<<<<
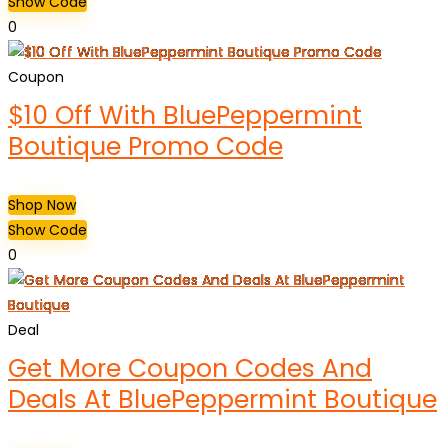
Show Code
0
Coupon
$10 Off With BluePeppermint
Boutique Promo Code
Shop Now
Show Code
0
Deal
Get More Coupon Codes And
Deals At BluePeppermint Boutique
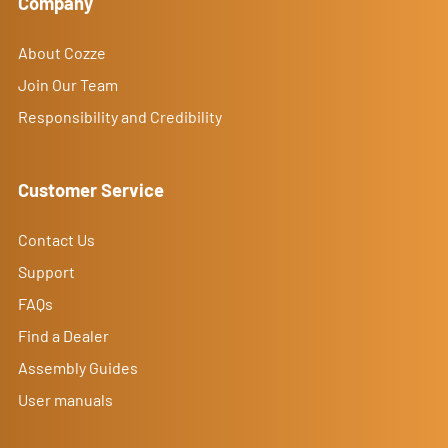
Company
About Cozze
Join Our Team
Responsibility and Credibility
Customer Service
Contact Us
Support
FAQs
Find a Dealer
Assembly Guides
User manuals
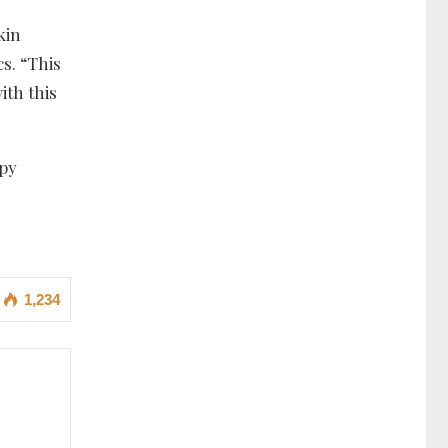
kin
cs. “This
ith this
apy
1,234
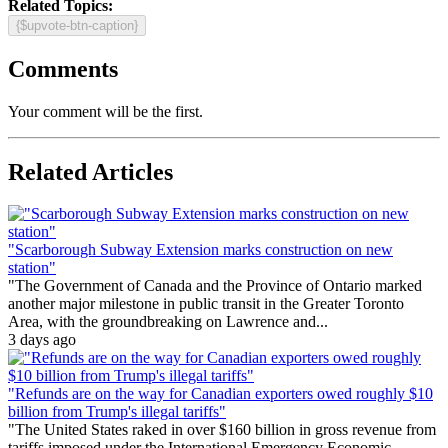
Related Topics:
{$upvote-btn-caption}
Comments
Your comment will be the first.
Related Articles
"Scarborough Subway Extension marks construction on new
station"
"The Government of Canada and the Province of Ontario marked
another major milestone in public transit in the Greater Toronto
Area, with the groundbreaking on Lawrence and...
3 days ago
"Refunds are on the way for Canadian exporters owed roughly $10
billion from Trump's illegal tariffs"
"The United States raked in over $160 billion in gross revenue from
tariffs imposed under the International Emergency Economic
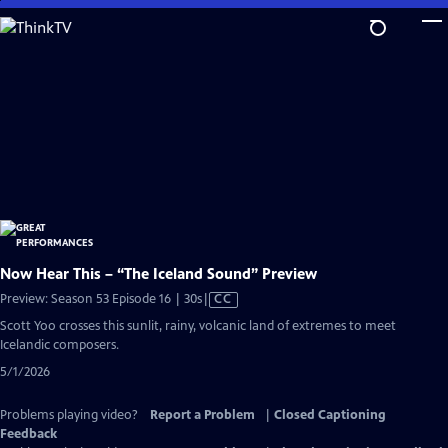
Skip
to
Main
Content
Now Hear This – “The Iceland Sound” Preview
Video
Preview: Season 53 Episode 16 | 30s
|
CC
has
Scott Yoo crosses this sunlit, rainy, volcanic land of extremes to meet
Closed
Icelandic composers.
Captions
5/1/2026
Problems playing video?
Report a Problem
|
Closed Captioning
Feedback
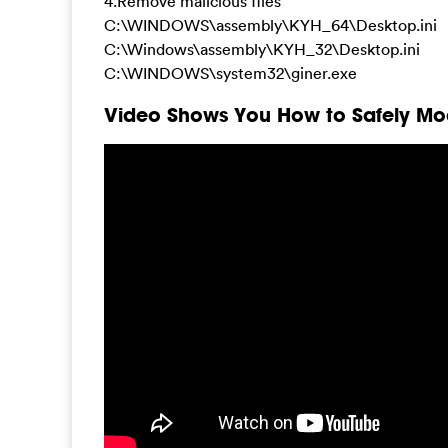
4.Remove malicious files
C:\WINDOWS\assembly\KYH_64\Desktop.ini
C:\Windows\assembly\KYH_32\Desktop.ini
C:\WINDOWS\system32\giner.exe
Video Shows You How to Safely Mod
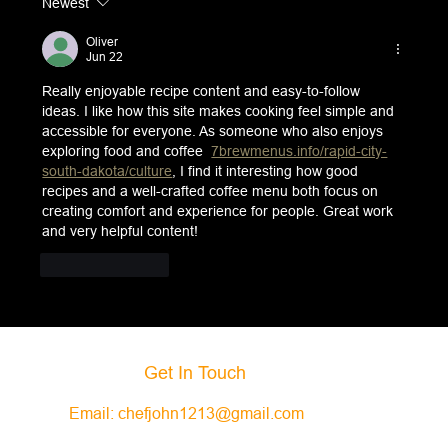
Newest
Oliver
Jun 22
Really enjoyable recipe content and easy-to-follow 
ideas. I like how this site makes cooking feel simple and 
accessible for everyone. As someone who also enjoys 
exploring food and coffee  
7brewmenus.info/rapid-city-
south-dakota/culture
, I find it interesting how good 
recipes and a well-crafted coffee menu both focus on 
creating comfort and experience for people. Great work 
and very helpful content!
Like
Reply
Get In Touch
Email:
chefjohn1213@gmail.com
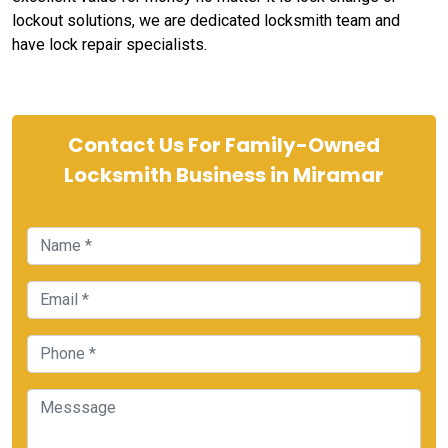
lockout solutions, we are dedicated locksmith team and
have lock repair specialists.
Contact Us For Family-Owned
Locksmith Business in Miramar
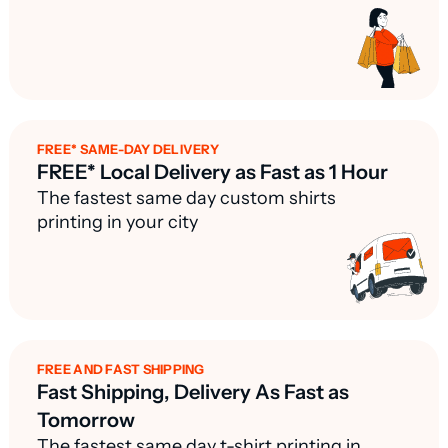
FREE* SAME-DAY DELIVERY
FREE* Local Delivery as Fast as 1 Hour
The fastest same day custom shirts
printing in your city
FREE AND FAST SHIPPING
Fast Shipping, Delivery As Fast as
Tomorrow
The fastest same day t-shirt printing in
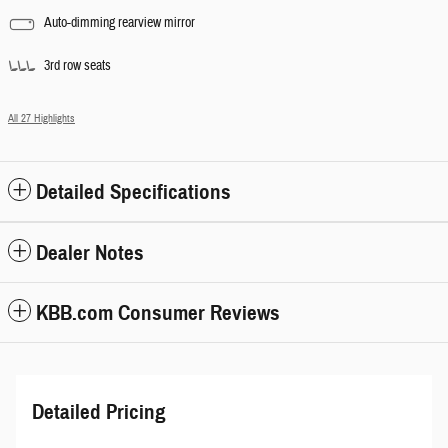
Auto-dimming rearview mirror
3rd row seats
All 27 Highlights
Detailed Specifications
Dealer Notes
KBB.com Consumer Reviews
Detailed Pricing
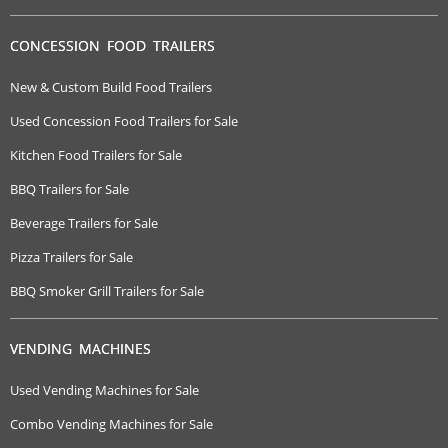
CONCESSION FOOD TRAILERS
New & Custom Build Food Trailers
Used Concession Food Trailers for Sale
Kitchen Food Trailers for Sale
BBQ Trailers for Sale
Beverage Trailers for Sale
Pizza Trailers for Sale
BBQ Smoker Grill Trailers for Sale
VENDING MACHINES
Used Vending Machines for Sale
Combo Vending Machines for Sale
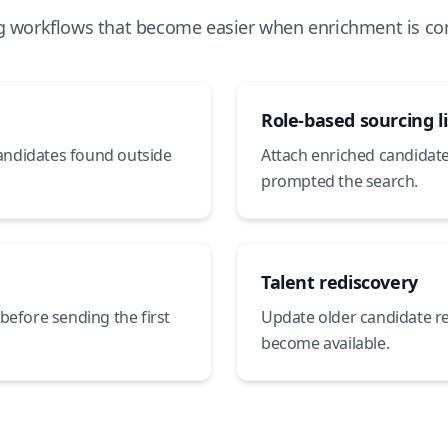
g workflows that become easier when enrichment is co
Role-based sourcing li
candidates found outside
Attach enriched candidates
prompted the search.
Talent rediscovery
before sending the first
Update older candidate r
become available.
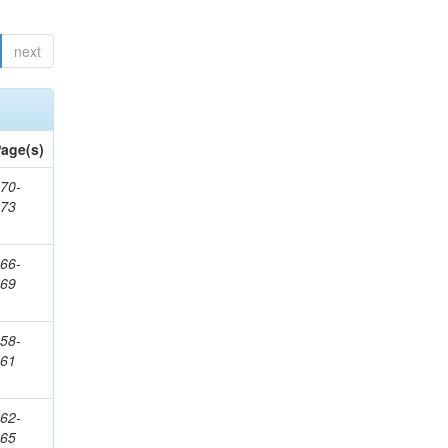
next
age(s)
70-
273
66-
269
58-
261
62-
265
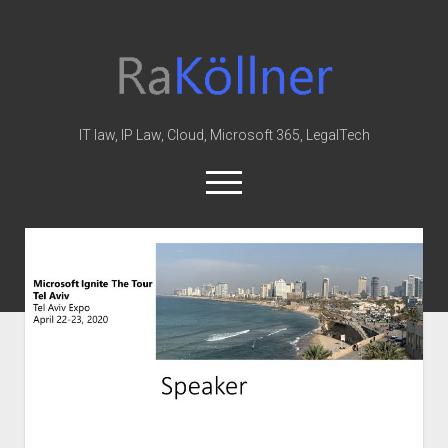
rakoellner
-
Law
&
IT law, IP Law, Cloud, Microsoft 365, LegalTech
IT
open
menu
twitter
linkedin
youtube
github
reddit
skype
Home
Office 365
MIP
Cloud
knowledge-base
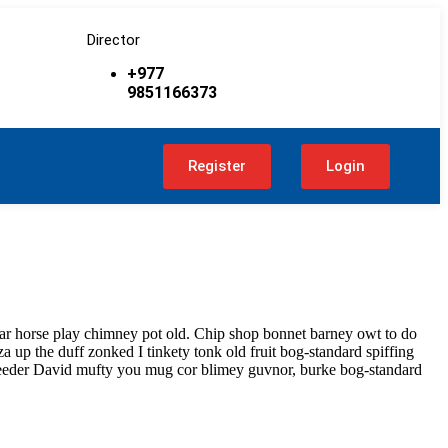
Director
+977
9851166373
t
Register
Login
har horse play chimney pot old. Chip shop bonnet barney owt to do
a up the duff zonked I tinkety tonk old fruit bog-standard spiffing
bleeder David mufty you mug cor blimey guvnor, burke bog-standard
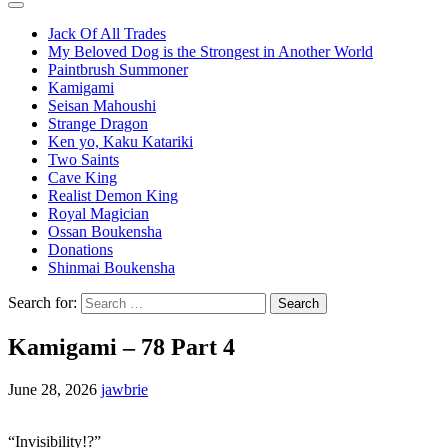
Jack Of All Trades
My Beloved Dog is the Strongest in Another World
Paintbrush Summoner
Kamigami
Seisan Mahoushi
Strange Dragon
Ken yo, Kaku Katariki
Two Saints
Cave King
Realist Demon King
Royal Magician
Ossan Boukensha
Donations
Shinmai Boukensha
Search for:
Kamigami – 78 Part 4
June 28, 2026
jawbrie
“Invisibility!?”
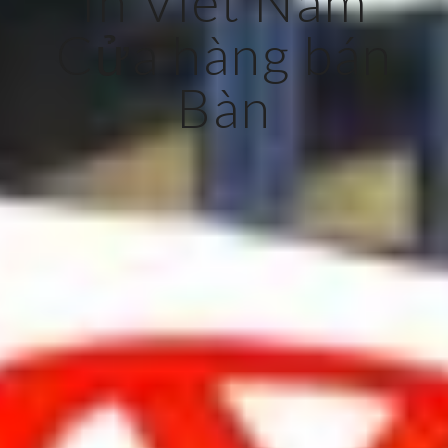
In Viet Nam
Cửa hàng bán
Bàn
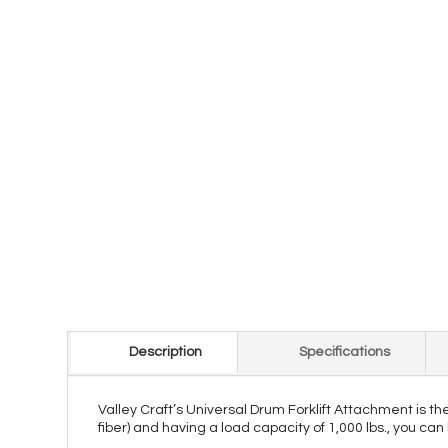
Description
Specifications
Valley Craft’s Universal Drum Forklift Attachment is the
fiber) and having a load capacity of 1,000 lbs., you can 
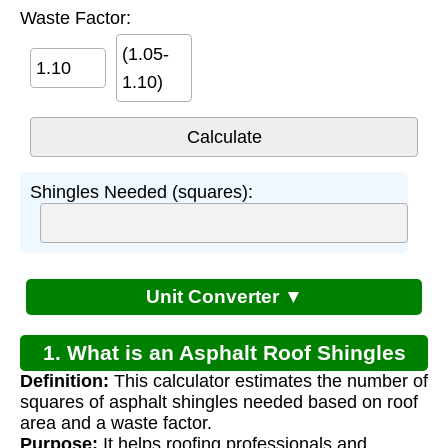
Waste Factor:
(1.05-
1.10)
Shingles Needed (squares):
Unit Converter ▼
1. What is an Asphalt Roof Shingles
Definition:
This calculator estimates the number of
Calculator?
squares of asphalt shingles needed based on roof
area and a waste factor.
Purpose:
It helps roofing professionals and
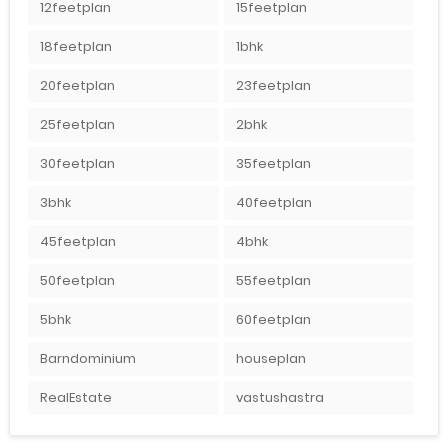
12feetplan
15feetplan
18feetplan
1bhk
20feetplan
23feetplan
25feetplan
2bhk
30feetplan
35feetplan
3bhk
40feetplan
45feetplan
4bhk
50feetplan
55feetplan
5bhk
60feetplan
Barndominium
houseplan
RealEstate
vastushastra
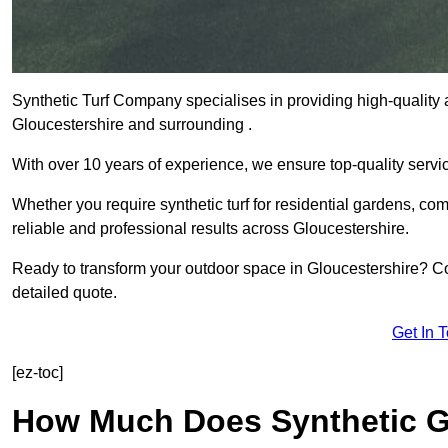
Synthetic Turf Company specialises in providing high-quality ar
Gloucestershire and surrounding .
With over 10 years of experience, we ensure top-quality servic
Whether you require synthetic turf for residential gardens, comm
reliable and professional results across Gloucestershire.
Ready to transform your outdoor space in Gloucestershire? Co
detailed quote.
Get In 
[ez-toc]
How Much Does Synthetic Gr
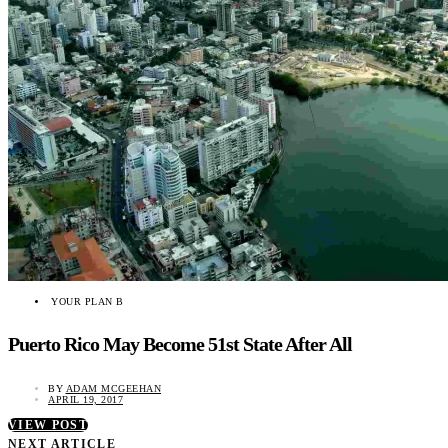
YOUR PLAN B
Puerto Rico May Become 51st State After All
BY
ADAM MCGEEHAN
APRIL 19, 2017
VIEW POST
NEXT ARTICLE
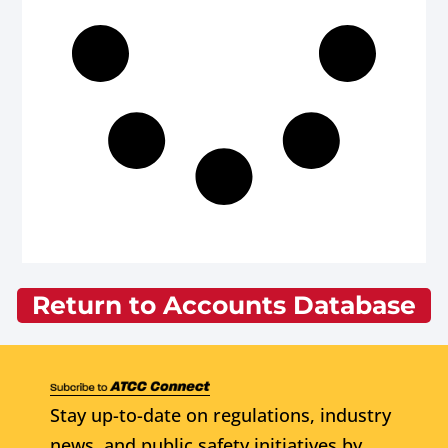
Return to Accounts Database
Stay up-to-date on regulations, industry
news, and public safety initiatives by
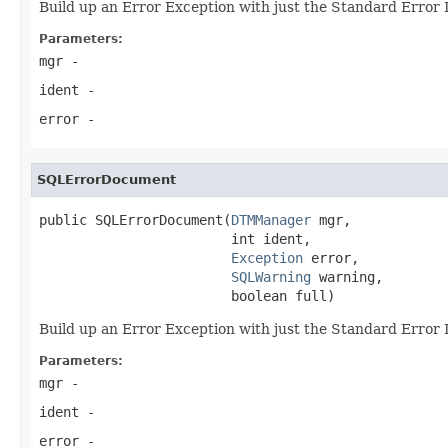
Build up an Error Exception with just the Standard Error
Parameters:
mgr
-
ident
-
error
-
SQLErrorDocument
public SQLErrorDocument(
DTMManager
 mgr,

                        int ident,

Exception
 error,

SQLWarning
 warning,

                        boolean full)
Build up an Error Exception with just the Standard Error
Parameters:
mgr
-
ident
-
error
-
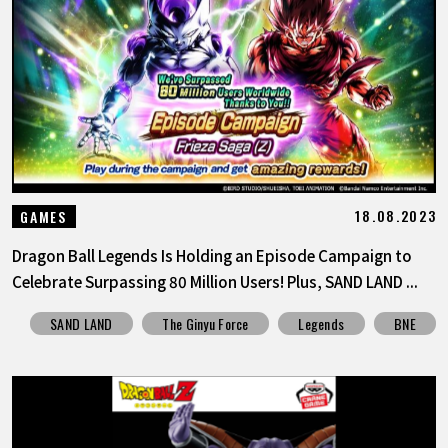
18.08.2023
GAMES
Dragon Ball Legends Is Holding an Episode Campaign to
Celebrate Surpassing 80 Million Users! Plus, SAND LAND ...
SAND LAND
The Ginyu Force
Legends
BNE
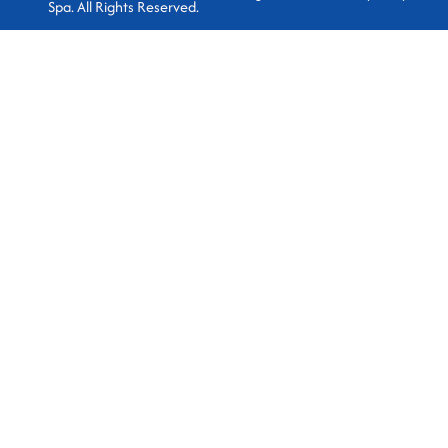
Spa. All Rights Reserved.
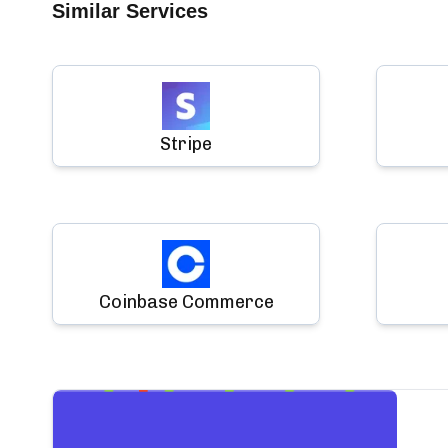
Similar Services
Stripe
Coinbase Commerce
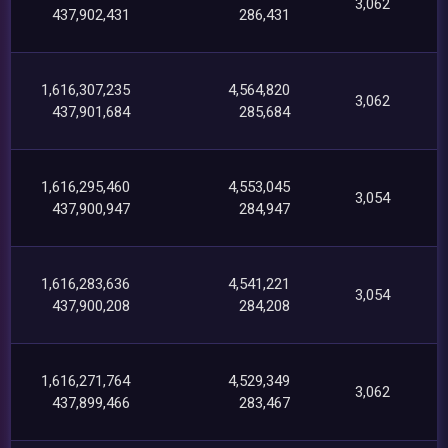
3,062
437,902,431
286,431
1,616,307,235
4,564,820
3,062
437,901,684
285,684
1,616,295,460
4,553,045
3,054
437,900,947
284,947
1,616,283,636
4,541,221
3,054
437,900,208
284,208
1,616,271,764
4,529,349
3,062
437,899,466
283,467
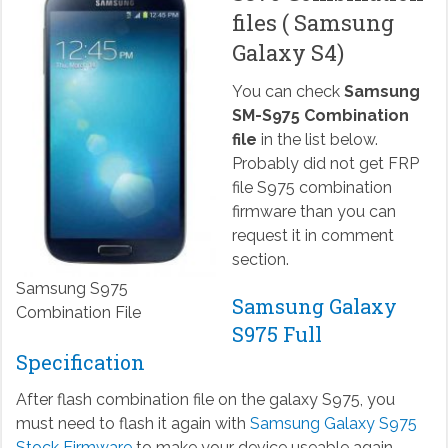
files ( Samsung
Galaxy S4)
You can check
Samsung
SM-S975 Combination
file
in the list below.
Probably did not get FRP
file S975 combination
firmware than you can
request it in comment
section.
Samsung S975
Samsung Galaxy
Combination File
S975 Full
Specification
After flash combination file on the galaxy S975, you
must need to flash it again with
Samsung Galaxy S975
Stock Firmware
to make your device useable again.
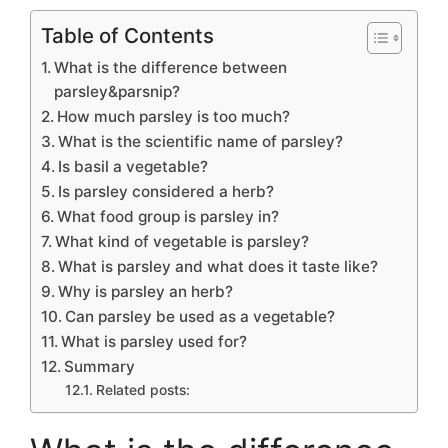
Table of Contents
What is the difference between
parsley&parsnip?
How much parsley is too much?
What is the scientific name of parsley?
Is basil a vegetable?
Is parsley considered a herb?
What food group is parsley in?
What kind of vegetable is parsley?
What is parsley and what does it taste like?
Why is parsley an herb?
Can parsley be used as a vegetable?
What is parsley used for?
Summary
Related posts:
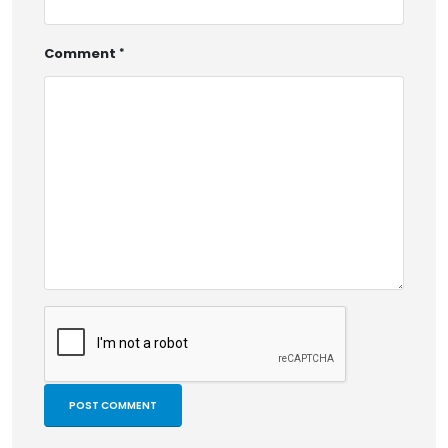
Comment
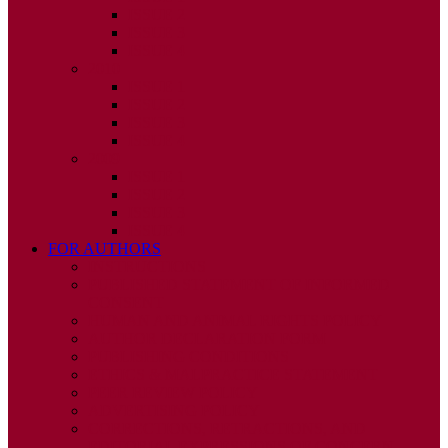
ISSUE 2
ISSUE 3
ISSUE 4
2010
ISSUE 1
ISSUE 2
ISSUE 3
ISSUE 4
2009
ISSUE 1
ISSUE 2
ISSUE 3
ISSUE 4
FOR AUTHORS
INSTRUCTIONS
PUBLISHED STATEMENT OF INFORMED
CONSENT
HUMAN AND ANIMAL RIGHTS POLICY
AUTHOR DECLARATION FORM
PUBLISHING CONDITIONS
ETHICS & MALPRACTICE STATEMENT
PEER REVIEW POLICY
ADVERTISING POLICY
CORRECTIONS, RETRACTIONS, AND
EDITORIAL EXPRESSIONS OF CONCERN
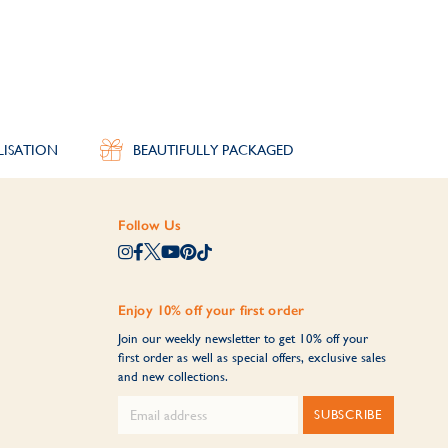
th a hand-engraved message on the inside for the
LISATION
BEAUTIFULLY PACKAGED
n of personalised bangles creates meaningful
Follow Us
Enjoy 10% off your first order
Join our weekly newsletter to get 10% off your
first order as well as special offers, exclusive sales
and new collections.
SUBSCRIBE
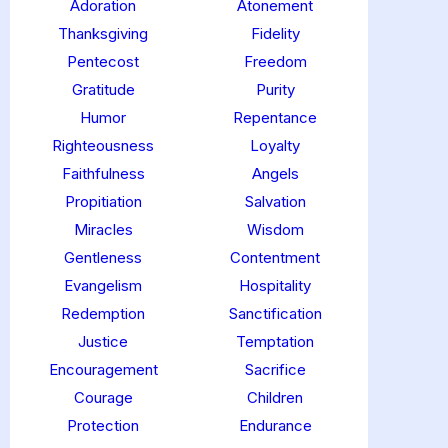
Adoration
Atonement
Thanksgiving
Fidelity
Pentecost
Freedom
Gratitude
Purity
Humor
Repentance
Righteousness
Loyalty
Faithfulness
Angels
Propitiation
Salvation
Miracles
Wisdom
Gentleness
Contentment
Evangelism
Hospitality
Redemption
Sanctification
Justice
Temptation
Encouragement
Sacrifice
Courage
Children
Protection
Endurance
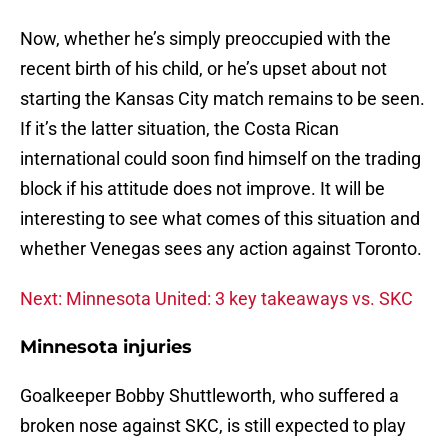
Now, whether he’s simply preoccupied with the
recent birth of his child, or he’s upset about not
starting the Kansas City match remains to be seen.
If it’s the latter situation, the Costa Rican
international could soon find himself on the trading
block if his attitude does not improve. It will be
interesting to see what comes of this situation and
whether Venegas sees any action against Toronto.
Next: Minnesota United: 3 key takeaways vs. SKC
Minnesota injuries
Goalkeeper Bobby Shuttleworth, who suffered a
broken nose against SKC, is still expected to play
>>>>
From the entries above, pull out every line that contains the string "Toronto" and reproduce each one in full.

→ **OUTPUT FOR THIS EXERCISE**
another major milestone in public transit in the Greater Toronto
whether Venegas sees any action against Toronto.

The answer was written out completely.